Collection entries
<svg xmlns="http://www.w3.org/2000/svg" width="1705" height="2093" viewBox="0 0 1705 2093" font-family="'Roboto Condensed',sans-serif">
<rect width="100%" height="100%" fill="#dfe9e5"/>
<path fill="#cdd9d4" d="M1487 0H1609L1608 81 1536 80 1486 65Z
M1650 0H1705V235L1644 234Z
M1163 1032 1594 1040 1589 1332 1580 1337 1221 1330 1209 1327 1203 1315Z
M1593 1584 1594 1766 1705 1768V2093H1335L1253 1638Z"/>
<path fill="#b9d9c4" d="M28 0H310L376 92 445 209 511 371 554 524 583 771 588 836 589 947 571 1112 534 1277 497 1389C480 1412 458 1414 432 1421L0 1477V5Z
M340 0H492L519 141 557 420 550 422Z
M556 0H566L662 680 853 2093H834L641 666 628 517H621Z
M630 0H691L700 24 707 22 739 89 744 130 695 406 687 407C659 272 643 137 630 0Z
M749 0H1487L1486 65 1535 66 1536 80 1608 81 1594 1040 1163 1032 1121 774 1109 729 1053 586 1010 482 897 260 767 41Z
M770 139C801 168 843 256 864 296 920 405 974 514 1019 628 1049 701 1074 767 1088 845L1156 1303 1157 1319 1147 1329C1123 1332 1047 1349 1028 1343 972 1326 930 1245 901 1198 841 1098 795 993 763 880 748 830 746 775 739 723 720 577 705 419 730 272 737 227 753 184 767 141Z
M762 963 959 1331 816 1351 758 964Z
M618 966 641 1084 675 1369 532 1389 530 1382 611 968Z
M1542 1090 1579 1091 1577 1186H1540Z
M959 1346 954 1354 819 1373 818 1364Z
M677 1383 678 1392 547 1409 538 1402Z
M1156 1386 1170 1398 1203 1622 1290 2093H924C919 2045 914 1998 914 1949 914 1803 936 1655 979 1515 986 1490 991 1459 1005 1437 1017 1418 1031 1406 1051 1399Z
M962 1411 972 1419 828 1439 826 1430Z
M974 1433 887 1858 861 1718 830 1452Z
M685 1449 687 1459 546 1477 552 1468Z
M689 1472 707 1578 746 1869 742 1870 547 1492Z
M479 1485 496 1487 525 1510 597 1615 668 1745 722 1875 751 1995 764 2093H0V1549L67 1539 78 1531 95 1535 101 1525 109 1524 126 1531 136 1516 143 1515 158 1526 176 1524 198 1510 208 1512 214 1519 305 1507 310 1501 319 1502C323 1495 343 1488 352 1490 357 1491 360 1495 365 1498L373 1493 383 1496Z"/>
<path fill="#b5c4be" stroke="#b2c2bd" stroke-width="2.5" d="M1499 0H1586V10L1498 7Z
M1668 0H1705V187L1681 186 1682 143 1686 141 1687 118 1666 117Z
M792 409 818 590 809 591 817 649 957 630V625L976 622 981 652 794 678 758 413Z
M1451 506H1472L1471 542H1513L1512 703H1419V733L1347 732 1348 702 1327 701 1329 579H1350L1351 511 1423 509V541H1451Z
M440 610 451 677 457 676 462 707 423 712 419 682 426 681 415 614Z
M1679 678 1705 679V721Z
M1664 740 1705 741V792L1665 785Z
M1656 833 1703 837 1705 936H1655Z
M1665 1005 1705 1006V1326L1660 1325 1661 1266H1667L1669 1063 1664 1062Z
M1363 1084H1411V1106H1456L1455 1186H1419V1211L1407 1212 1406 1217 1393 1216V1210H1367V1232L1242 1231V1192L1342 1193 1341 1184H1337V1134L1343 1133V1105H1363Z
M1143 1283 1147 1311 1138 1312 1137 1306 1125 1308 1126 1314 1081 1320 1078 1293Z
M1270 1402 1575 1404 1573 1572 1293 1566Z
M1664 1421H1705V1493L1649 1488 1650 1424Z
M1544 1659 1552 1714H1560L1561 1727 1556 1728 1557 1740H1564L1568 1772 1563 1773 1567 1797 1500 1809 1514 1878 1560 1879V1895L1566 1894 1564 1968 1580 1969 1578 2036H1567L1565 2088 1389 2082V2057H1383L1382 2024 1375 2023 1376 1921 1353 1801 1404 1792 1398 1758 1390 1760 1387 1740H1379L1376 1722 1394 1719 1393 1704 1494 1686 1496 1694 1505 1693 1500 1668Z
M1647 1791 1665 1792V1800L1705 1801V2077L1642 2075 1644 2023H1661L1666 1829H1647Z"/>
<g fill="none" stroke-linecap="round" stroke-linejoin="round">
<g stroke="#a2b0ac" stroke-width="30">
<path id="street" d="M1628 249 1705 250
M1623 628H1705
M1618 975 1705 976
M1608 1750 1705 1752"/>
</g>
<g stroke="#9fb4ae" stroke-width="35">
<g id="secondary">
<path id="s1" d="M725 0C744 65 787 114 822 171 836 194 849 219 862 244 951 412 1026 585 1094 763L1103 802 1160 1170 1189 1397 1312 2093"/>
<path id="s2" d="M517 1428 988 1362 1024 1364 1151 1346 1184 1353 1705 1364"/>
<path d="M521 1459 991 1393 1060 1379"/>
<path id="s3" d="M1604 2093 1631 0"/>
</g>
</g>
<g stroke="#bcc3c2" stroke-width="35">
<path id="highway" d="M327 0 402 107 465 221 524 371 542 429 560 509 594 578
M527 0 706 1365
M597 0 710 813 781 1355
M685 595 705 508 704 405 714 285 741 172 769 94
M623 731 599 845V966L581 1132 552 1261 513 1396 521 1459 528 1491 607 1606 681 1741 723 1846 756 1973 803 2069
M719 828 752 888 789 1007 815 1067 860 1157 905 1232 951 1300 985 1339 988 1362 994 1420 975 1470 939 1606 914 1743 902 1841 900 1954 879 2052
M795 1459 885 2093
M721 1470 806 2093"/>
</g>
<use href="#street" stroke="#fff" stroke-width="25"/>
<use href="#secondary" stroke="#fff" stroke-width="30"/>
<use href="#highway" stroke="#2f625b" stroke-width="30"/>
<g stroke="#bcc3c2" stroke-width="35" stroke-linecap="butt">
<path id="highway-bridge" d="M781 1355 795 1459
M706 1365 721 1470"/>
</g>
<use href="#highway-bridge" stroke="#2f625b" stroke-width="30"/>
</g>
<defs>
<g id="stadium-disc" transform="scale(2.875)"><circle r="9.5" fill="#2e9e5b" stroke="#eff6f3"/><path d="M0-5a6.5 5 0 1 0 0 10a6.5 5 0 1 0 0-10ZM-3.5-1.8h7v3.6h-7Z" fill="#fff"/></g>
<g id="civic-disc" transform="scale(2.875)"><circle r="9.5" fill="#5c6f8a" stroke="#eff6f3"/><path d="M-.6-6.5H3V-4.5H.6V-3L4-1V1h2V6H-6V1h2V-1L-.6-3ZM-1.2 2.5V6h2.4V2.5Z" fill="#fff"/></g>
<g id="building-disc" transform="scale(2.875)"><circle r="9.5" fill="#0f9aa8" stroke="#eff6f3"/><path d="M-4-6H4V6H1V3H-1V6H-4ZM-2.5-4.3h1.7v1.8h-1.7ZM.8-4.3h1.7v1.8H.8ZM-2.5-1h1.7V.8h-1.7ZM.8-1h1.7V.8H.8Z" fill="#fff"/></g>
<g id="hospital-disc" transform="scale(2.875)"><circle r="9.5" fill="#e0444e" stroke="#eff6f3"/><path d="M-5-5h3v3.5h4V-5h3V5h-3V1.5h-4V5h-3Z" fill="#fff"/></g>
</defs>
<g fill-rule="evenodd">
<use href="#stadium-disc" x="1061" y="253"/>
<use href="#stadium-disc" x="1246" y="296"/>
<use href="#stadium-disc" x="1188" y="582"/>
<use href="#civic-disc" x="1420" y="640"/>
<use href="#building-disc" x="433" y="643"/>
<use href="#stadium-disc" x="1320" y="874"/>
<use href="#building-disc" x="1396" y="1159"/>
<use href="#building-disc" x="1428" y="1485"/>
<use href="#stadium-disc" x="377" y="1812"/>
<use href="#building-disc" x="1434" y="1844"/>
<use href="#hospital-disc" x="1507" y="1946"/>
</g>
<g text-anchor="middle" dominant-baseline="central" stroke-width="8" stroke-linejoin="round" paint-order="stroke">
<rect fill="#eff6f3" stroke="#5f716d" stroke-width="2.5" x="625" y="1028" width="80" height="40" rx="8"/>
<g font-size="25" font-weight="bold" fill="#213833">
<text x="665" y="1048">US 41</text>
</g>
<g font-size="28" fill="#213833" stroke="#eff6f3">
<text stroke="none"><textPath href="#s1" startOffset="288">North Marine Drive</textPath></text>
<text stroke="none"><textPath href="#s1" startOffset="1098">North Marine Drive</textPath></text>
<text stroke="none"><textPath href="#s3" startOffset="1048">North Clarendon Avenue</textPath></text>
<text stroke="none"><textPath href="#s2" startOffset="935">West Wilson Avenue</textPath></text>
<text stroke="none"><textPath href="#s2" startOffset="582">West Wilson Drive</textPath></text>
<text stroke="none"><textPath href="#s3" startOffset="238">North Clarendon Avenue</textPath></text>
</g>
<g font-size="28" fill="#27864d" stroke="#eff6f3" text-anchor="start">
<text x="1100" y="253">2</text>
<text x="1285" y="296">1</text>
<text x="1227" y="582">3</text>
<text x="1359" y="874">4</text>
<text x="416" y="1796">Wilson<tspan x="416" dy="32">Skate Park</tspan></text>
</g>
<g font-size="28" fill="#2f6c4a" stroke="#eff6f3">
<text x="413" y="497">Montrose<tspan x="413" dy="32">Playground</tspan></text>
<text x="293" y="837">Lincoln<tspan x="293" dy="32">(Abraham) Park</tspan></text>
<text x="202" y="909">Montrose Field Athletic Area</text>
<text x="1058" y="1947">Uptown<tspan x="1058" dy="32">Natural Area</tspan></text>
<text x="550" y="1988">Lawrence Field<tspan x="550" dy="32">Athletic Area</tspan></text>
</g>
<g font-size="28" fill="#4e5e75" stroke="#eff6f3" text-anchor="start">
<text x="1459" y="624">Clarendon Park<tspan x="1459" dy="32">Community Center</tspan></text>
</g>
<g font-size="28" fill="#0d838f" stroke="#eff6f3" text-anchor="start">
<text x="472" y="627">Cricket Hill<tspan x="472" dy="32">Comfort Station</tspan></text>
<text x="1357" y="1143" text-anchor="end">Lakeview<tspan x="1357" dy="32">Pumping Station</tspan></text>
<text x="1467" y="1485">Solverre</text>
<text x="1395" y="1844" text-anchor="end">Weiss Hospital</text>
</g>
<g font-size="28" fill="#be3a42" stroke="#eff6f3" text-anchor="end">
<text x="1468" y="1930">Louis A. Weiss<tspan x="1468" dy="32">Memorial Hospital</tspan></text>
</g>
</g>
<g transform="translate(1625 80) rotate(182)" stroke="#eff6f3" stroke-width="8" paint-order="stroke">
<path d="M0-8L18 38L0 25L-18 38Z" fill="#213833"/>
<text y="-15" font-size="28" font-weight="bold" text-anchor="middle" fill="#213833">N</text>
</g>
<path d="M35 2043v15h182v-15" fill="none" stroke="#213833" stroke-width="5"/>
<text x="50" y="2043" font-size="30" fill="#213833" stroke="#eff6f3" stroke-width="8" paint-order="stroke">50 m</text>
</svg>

• WORK TO COMPLETE: Copy from the entries only those lines that hold the word "linejoin".

• RESULT BELOW:
<g fill="none" stroke-linecap="round" stroke-linejoin="round">
<g text-anchor="middle" dominant-baseline="central" stroke-width="8" stroke-linejoin="round" paint-order="stroke">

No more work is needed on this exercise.